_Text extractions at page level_
=-=-=

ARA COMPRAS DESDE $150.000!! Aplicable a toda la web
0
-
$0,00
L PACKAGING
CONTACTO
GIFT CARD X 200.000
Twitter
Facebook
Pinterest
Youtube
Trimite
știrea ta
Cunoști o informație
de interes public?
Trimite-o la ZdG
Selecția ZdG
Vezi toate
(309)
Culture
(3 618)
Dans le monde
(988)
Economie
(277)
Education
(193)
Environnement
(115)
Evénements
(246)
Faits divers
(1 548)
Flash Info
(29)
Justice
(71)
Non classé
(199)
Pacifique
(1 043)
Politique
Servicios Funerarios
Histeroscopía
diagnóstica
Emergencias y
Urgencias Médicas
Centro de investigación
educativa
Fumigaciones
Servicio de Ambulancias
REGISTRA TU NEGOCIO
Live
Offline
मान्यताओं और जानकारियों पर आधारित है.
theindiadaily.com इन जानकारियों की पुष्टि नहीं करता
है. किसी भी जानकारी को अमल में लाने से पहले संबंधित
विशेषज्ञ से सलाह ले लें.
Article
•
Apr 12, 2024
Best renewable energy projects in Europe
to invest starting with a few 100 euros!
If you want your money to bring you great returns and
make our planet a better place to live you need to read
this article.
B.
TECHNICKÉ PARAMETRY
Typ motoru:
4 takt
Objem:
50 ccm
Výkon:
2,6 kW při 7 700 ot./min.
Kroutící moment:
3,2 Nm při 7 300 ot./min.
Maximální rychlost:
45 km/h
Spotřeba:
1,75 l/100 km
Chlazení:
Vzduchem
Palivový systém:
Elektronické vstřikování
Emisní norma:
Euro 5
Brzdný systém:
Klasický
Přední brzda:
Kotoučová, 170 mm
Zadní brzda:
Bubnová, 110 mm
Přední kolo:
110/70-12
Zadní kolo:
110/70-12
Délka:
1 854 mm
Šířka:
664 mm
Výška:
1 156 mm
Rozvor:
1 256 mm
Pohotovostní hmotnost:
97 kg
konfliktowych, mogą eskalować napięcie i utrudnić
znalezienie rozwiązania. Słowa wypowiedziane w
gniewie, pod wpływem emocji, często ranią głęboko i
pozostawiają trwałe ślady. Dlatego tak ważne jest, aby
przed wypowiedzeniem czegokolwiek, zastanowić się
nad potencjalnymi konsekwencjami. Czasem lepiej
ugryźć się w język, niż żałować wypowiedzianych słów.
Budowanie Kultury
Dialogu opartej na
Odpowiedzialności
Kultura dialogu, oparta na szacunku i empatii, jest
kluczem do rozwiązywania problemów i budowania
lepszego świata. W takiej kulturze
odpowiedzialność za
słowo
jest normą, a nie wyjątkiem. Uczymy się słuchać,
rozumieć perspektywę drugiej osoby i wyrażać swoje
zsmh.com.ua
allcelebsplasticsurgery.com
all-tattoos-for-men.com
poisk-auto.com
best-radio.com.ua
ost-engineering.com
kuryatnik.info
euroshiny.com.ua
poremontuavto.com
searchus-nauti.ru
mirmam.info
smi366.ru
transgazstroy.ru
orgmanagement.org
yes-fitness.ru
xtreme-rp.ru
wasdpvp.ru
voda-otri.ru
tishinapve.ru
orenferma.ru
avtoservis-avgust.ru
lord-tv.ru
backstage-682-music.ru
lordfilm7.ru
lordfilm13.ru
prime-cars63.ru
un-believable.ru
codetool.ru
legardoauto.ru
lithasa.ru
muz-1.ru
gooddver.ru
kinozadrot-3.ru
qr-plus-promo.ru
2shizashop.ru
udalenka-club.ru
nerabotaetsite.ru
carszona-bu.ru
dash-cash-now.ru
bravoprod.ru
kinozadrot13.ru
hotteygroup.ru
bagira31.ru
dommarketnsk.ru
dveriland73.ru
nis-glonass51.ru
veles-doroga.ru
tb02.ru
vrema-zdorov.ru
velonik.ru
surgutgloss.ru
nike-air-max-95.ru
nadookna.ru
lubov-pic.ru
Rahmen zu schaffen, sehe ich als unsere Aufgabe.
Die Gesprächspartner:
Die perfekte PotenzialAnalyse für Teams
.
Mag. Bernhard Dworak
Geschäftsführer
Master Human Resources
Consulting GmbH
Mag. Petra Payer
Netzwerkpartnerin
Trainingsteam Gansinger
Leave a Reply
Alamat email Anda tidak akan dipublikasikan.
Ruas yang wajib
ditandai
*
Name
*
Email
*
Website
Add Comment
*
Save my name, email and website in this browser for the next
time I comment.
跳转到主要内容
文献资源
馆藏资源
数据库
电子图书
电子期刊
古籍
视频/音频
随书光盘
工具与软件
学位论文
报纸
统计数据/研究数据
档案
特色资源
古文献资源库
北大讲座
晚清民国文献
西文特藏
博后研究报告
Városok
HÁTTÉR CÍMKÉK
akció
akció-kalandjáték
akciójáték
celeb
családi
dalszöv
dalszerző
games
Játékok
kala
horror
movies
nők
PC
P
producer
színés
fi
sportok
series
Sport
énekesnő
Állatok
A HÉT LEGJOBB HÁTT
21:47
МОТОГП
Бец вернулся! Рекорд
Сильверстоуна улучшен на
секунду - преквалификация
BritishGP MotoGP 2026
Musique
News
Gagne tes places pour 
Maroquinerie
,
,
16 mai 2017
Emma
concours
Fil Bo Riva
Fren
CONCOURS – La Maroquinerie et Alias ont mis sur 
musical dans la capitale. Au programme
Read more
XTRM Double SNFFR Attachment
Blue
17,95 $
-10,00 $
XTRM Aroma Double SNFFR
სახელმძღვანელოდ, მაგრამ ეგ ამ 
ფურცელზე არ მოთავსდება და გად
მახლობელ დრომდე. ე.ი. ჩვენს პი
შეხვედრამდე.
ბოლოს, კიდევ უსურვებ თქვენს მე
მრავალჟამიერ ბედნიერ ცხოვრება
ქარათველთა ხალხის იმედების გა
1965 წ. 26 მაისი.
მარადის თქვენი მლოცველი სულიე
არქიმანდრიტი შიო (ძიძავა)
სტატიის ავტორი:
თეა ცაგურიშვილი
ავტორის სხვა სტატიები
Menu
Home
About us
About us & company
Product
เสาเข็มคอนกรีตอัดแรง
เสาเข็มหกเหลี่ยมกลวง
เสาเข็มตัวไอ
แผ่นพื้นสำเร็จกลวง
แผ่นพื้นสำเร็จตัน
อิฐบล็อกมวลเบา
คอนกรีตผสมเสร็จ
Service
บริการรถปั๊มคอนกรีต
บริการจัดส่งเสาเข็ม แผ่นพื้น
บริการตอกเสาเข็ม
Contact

=-=-=

_TASK BRIEF_
Lay out every line from all the items above as a JSON list of strings, with one string per line and blank lines omitted.

_ANSWER FOR THIS EXERCISE_
[
  "ARA COMPRAS DESDE $150.000!! Aplicable a toda la web",
  "0",
  "-",
  "$0,00",
  "L PACKAGING",
  "CONTACTO",
  "GIFT CARD X 200.000",
  "Twitter",
  "Facebook",
  "Pinterest",
  "Youtube",
  "Trimite",
  "știrea ta",
  "Cunoști o informație",
  "de interes public?",
  "Trimite-o la ZdG",
  "Selecția ZdG",
  "Vezi toate",
  "(309)",
  "Culture",
  "(3 618)",
  "Dans le monde",
  "(988)",
  "Economie",
  "(277)",
  "Education",
  "(193)",
  "Environnement",
  "(115)",
  "Evénements",
  "(246)",
  "Faits divers",
  "(1 548)",
  "Flash Info",
  "(29)",
  "Justice",
  "(71)",
  "Non classé",
  "(199)",
  "Pacifique",
  "(1 043)",
  "Politique",
  "Servicios Funerarios",
  "Histeroscopía",
  "diagnóstica",
  "Emergencias y",
  "Urgencias Médicas",
  "Centro de investigación",
  "educativa",
  "Fumigaciones",
  "Servicio de Ambulancias",
  "REGISTRA TU NEGOCIO",
  "Live",
  "Offline",
  "मान्यताओं और जानकारियों पर आधारित है.",
  "theindiadaily.com इन जानकारियों की पुष्टि नहीं करता",
  "है. किसी भी जानकारी को अमल में लाने से पहले संबंधित",
  "विशेषज्ञ से सलाह ले लें.",
  "Article",
  "•",
  "Apr 12, 2024",
  "Best renewable energy projects in Europe",
  "to invest starting with a few 100 euros!",
  "If you want your money to bring you great returns and",
  "make our planet a better place to live you need to read",
  "this article.",
  "B.",
  "TECHNICKÉ PARAMETRY",
  "Typ motoru:",
  "4 takt",
  "Objem:",
  "50 ccm",
  "Výkon:",
  "2,6 kW při 7 700 ot./min.",
  "Kroutící moment:",
  "3,2 Nm při 7 300 ot./min.",
  "Maximální rychlost:",
  "45 km/h",
  "Spotřeba:",
  "1,75 l/100 km",
  "Chlazení:",
  "Vzduchem",
  "Palivový systém:",
  "Elektronické vstřikování",
  "Emisní norma:",
  "Euro 5",
  "Brzdný systém:",
  "Klasický",
  "Přední brzda:",
  "Kotoučová, 170 mm",
  "Zadní brzda:",
  "Bubnová, 110 mm",
  "Přední kolo:",
  "110/70-12",
  "Zadní kolo:",
  "110/70-12",
  "Délka:",
  "1 854 mm",
  "Šířka:",
  "664 mm",
  "Výška:",
  "1 156 mm",
  "Rozvor:",
  "1 256 mm",
  "Pohotovostní hmotnost:",
  "97 kg",
  "konfliktowych, mogą eskalować napięcie i utrudnić",
  "znalezienie rozwiązania. Słowa wypowiedziane w",
  "gniewie, pod wpływem emocji, często ranią głęboko i",
  "pozostawiają trwałe ślady. Dlatego tak ważne jest, aby",
  "przed wypowiedzeniem czegokolwiek, zastanowić się",
  "nad potencjalnymi konsekwencjami. Czasem lepiej",
  "ugryźć się w język, niż żałować wypowiedzianych słów.",
  "Budowanie Kultury",
  "Dialogu opartej na",
  "Odpowiedzialności",
  "Kultura dialogu, oparta na szacunku i empatii, jest",
  "kluczem do rozwiązywania problemów i budowania",
  "lepszego świata. W takiej kulturze",
  "odpowiedzialność za",
  "słowo",
  "jest normą, a nie wyjątkiem. Uczymy się słuchać,",
  "rozumieć perspektywę drugiej osoby i wyrażać swoje",
  "zsmh.com.ua",
  "allcelebsplasticsurgery.com",
  "all-tattoos-for-men.com",
  "poisk-auto.com",
  "best-radio.com.ua",
  "ost-engineering.com",
  "kuryatnik.info",
  "euroshiny.com.ua",
  "poremontuavto.com",
  "searchus-nauti.ru",
  "mirmam.info",
  "smi366.ru",
  "transgazstroy.ru",
  "orgmanagement.org",
  "yes-fitness.ru",
  "xtreme-rp.ru",
  "wasdpvp.ru",
  "voda-otri.ru",
  "tishinapve.ru",
  "orenferma.ru",
  "avtoservis-avgust.ru",
  "lord-tv.ru",
  "backstage-682-music.ru",
  "lordfilm7.ru",
  "lordfilm13.ru",
  "prime-cars63.ru",
  "un-believable.ru",
  "codetool.ru",
  "legardoauto.ru",
  "lithasa.ru",
  "muz-1.ru",
  "gooddver.ru",
  "kinozadrot-3.ru",
  "qr-plus-promo.ru",
  "2shizashop.ru",
  "udalenka-club.ru",
  "nerabotaetsite.ru",
  "carszona-bu.ru",
  "dash-cash-now.ru",
  "bravoprod.ru",
  "kinozadrot13.ru",
  "hotteygroup.ru",
  "bagira31.ru",
  "dommarketnsk.ru",
  "dveriland73.ru",
  "nis-glonass51.ru",
  "veles-doroga.ru",
  "tb02.ru",
  "vrema-zdorov.ru",
  "velonik.ru",
  "surgutgloss.ru",
  "nike-air-max-95.ru",
  "nadookna.ru",
  "lubov-pic.ru",
  "Rahmen zu schaffen, sehe ich als unsere Aufgabe.",
  "Die Gesprächspartner:",
  "Die perfekte PotenzialAnalyse für Teams",
  ".",
  "Mag. Bernhard Dworak",
  "Geschäftsführer",
  "Master Human Resources",
  "Consulting GmbH",
  "Mag. Petra Payer",
  "Netzwerkpartnerin",
  "Trainingsteam Gansinger",
  "Leave a Reply",
  "Alamat email Anda tidak akan dipublikasikan.",
  "Ruas yang wajib",
  "ditandai",
  "*",
  "Name",
  "*",
  "Email",
  "*",
  "Website",
  "Add Comment",
  "*",
  "Save my name, email and website in this browser for the next",
  "time I comment.",
  "跳转到主要内容",
  "文献资源",
  "馆藏资源",
  "数据库",
  "电子图书",
  "电子期刊",
  "古籍",
  "视频/音频",
  "随书光盘",
  "工具与软件",
  "学位论文",
  "报纸",
  "统计数据/研究数据",
  "档案",
  "特色资源",
  "古文献资源库",
  "北大讲座",
  "晚清民国文献",
  "西文特藏",
  "博后研究报告",
  "Városok",
  "HÁTTÉR CÍMKÉK",
  "akció",
  "akció-kalandjáték",
  "akciójáték",
  "celeb",
  "családi",
  "dalszöv",
  "dalszerző",
  "games",
  "Játékok",
  "kala",
  "horror",
  "movies",
  "nők",
  "PC",
  "P",
  "producer",
  "színés",
  "fi",
  "sportok",
  "series",
  "Sport",
  "énekesnő",
  "Állatok",
  "A HÉT LEGJOBB HÁTT",
  "21:47",
  "МОТОГП",
  "Бец вернулся! Рекорд",
  "Сильверстоуна улучшен на",
  "секунду - преквалификация",
  "BritishGP MotoGP 2026",
  "Musique",
  "News",
  "Gagne tes places pour ",
  "Maroquinerie",
  ",",
  ",",
  "16 mai 2017",
  "Emma",
  "concours",
  "Fil Bo Riva",
  "Fren",
  "CONCOURS – La Maroquinerie et Alias ont mis sur ",
  "musical dans la capitale. Au programme",
  "Read more",
  "XTRM Double SNFFR Attachment",
  "Blue",
  "17,95 $",
  "-10,00 $",
  "XTRM Aroma Double SNFFR",
  "სახელმძღვანელოდ, მაგრამ ეგ ამ ",
  "ფურცელზე არ მოთავსდება და გად",
  "მახლობელ დრომდე. ე.ი. ჩვენს პი",
  "შეხვედრამდე.",
  "ბოლოს, კიდევ უსურვებ თქვენს მე",
  "მრავალჟამიერ ბედნიერ ცხოვრება",
  "ქარათველთა ხალხის იმედების გა",
  "1965 წ. 26 მაისი.",
  "მარადის თქვენი მლოცველი სულიე",
  "არქიმანდრიტი შიო (ძიძავა)",
  "სტატიის ავტორი:",
  "თეა ცაგურიშვილი",
  "ავტორის სხვა სტატიები",
  "Menu",
  "Home",
  "About us",
  "About us & company",
  "Product",
  "เสาเข็มคอนกรีตอัดแรง",
  "เสาเข็มหกเหลี่ยมกลวง",
  "เสาเข็มตัวไอ",
  "แผ่นพื้นสำเร็จกลวง",
  "แผ่นพื้นสำเร็จตัน",
  "อิฐบล็อกมวลเบา",
  "คอนกรีตผสมเสร็จ",
  "Service",
  "บริการรถปั๊มคอนกรีต",
  "บริการจัดส่งเสาเข็ม แผ่นพื้น",
  "บริการตอกเสาเข็ม",
  "Contact"
]